16h30 : "C'est de la diffusion d'informations"

Cet après-midi, le député reprend la parole sur deux sujets dans l'hémicycle : l'autoconsommation et la production d'électricité d'origine renouvelable, et le potentiel fiscal des communautés d'agglomération. D'un côté, Elodie Jauneau reprendra le script et la vidéo de l'intervention de Romain Colas pour la mettre en ligne sur son site et sur Dailymotion. De l'autre, Thomas Borel fera le compte-rendu de la seconde intervention pour un envoi au président du Grand Paris sud et aux maires de la circonscription. "C'est de la diffusion d'informations qui peut leur être utile."

17h20 : "Des fois ça marche. Je ne te promets rien"

C'est la première fois - et la seule de la journée - que la porte d'entrée de la permanence s'ouvre. L'homme, que connaît la collaboratrice, vient pour deux choses : demander de l'aide pour un cousin qui a un visa d'installation mais ne parvient pas à obtenir un rendez-vous à la préfecture pour déposer un dossier de première demande de carte de séjour. "On peut faire un courrier à la préfecture. Des fois ça marche, des fois non. Je ne te promets rien." Il souhaite aussi proposer ses services pour la campagne des législatives à venir. Romain Colas se présente, sous son nom cette fois. "Il partira en campagne tardivement.
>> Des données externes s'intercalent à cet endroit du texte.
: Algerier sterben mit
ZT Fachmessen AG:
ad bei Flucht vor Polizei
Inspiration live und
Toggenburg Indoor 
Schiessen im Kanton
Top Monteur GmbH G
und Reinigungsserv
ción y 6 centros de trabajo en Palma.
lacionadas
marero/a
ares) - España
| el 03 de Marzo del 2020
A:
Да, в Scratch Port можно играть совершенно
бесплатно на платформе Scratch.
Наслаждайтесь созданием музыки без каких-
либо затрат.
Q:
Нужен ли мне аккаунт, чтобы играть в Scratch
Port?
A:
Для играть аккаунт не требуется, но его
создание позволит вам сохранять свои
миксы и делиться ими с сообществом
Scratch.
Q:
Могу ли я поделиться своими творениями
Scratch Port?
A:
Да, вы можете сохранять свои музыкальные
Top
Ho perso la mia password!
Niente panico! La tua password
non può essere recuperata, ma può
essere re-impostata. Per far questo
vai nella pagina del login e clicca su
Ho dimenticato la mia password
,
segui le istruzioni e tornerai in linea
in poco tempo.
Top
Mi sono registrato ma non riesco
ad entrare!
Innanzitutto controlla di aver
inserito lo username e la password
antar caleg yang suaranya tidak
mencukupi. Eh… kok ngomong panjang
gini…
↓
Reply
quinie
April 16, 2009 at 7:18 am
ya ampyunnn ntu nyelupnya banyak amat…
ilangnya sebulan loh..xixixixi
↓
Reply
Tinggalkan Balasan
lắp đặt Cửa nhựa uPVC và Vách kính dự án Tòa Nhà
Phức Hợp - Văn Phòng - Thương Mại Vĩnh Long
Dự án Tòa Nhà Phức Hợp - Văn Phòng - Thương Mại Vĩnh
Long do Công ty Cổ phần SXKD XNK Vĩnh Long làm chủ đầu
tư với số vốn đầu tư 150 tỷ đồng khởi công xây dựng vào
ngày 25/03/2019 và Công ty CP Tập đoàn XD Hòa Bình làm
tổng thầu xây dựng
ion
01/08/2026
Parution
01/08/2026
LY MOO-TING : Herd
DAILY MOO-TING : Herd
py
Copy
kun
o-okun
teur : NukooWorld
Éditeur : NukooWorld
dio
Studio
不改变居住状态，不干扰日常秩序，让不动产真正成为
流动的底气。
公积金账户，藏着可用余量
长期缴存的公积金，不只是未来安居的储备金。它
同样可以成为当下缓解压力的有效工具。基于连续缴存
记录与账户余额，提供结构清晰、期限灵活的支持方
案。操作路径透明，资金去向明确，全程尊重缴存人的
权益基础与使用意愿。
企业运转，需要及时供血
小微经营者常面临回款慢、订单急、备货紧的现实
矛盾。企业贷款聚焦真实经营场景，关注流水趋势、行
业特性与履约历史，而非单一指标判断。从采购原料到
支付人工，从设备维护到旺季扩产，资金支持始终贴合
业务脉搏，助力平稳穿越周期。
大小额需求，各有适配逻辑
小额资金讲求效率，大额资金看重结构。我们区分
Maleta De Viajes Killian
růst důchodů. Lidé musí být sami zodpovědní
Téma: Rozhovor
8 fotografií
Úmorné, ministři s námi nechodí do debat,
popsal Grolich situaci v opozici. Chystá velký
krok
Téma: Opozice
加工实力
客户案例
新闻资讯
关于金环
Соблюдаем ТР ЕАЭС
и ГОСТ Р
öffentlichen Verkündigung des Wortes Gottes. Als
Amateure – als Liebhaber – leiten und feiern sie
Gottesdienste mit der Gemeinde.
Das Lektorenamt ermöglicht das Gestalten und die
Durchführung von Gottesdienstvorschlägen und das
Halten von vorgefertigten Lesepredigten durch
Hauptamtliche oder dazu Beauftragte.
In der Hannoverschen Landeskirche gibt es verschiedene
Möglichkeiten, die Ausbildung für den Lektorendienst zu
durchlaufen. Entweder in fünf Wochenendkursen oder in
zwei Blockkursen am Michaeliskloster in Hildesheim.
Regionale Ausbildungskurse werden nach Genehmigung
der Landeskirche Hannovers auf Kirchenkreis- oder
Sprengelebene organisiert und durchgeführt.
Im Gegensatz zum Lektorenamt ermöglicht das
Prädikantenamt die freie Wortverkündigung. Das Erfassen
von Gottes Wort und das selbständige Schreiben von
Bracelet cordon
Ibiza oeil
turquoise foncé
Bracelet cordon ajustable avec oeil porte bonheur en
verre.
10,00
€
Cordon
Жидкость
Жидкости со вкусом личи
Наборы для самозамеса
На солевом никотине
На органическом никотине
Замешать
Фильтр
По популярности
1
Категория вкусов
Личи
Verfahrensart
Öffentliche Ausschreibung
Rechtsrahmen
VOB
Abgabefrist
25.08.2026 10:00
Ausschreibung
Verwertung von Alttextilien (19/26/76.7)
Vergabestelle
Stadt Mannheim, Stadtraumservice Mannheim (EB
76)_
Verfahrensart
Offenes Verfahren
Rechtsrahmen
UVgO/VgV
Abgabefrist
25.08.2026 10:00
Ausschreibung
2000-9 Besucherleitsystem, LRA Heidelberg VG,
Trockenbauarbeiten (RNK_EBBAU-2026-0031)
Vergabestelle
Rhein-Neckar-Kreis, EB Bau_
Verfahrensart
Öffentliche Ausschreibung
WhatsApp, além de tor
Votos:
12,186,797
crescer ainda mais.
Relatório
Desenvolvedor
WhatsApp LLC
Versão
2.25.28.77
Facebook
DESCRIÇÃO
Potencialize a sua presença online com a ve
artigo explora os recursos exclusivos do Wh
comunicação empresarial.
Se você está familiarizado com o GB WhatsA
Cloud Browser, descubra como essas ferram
On est déjà tellement présent qu'on ne peut pas faire grand-chose de plus", explique la collaboratrice parlementaire, qui se voit comme "la porte d'entrée de Romain Colas".

(JDD.fr)

17h45 : "On n'est pas mal, j'ai bien avancé"

La fin de journée se précise. "On n'est pas mal, j'ai bien avancé", dit Elodie Jauneau, qui attend toujours un appel d'un élu de la circonscription sur le dossier des nuisances sonores. Petit tour sur la boîte mail : "Je vais finir ce que j'avais commencé ce matin…" C'est aussi le moment de regarder les différents éléments envoyés par le gouvernement (L'Essentiel et Les questions d'actualité) et le groupe socialiste à l'Assemblée (revue de presse numérique et hebdomadaire). "Ça permet de faire le point sur des actus qui auraient pu légitimement nous échapper." Dans L'Express de la semaine, un dossier est consacré à l'absentéisme des parlementaires. Elodie Jauneau le lit, affligée face au non-investissement de certains qui participe au discrédit de la classe politique : "On n'en peut plus des histoires comme ça…"

18h20 : fermeture de la permanence

Le rideau métallique se ferme. La collaboratrice fait le point sur sa journée : "La moitié de mes journées, c'est ça. En mode course de fond avec des dossiers qui durent." Avant de rentrer chez elle, elle doit encore passer voir une vieille dame qui ne comprend pas la hausse sur sa feuille d'impôts. "C'est très rare, ça a dû m'arriver deux fois de faire ça." Après un mois de janvier chargé, entre les vœux et l'organisation de la primaire de la gauche (elle est aussi conseillère municipale d'opposition à Yerres et secrétaire fédérale), Elodie Jauneau va prendre une semaine de congés : "Je vais redécouvrir mon appartement!"